Exercise tasks:
[a] Copy part of the blog post about Spike word for word, beginning at the words "Sarah said..." and stopping after the words "you're a lush.".
[b] In the blog post about Spike, list each name shown above a comment, giving every name only once.

Text segment:
_____
February 22, 2006

Spike's Day Has Come

On Monday I was waiting in the zoo ticket line while Spike watched Pixie when some cute little chick walked up to Spike and starting giggling and talking. Of course, I watched through narrow eyes while the two of them had what seemed to me a very friendly conversation. After I got our tickets, I asked Spike if he was planning on running off with her but it turns out that he had been "discovered!" The girl was trying to cast guys for a Milwaukee’s Best beer commercial (you know the ones - where the guy sneaks out of poker night to call his girlfriend and gets crushed by a giant can of beer). They told Spike they were looking for average looking guys who looked like they liked drinking beer and hanging out with their buddies. Spike has never had a sip of beer in his life (Mormons rock) and politely refused. She tried to convince him that it would be really fun and easy but he just said no thanks and she left. Then a few minutes later her colleague came up and asked him the same thing. Who knew that Spike looked like a beer-guzzler?

It was bittersweet. It would have been so fun for Spike to be in a commercial, but just not for beer. If he had done it, I'm pretty sure his family would have had a collective heart attack and died. But it would have been pretty cool to be on TV. Oh well. We'll have to cultivate some other look for Spike so that he be discovered by different scouts who won't make him sell his soul for 15 minutes of fame. Maybe a nice cheese commercial.

So the world has just missed their big shot at getting Spike. But I think he's got the bug now. He's going to start waxing his eyebrows and wearing briefs and saying things like "I just wouldn't dare show up at her party. Such low class!" My Target jeans won't seem so excessive when he starts shopping for his diamond studded Prada jumpsuits.

I always thought Pixie would be the one that got picked up the talent agents. I doubt I ever will. But in the end, it's our little Spike that the camera begs for. I'm glad to say I knew him before he became a Hollywood legend!


Anonymous said...

Adam's never had a sip of beer? I wouldn't be so sure about that. I have it on good authority, in fact, the Highest Authority, that he once sold his soul to the Anhiser Bush Corp.

Adrienne said...

Oh noes! Beer! SCANDAL!

Does beer keep you from getting into heaven? Specifically, what ARE the doctrines on lager? And what if it's O'douls? Inquiring minds want to know!

...because I think if beer is the deciding factor, I'm in trouble.

Sarah said...

Draino, I'm pretty sure it's the animal-human hybrids you are testing that are going to keep you from getting to the pearly gates - not that fact that you're a lush.
O'douls is the strangest thing to me. Why would you want to have to endure the taste of beer without getting any of the mind-numbing effects that help you overcome it's nastiness?
As far as inquiring minds, it's a health code that Mormons choose to live by (see link in my post) but taking a sip of alcohol certainly doesn't rank up there with sticking your grandma in a woodchipper. That's a BIG no-no.

Adrienne said...

Good to know about the grandmas and woodchippers. I'll file that away for later.

And... I like beer! It's BAD beer that's upleasant. Of course, I also like straight tonic water, so I'm kinda weird anyway. Anyway, I'm off to go shove DNA into my fruit flies and further cement my condemnation to the fiery pits. It's fruit fly DNA, though, so i guess they're just animal-animal hybrids?
_____
Dataset:
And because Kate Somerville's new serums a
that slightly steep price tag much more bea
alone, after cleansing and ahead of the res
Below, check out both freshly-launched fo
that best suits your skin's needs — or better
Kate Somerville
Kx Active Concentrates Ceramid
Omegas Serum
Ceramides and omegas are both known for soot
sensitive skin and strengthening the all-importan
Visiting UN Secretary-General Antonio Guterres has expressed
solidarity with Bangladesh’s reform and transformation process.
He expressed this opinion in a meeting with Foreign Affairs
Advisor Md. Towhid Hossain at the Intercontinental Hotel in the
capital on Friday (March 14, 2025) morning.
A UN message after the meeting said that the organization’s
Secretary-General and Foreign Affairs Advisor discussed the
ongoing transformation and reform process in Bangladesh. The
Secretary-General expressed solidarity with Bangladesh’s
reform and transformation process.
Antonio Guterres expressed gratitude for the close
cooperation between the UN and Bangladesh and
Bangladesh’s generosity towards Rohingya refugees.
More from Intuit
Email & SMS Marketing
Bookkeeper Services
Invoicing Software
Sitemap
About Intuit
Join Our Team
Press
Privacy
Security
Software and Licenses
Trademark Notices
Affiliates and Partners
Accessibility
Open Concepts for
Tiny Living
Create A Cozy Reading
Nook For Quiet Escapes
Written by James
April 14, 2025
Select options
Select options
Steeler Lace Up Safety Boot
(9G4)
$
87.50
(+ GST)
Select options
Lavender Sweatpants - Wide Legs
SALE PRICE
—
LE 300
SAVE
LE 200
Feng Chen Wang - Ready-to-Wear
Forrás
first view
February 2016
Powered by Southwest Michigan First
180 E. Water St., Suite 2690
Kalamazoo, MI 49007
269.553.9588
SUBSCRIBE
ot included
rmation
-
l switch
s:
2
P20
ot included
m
_____
Answers to this exercise:
[a]
Sarah said...

Draino, I'm pretty sure it's the animal-human hybrids you are testing that are going to keep you from getting to the pearly gates - not that fact that you're a lush.

[b]
Anonymous
Adrienne
Sarah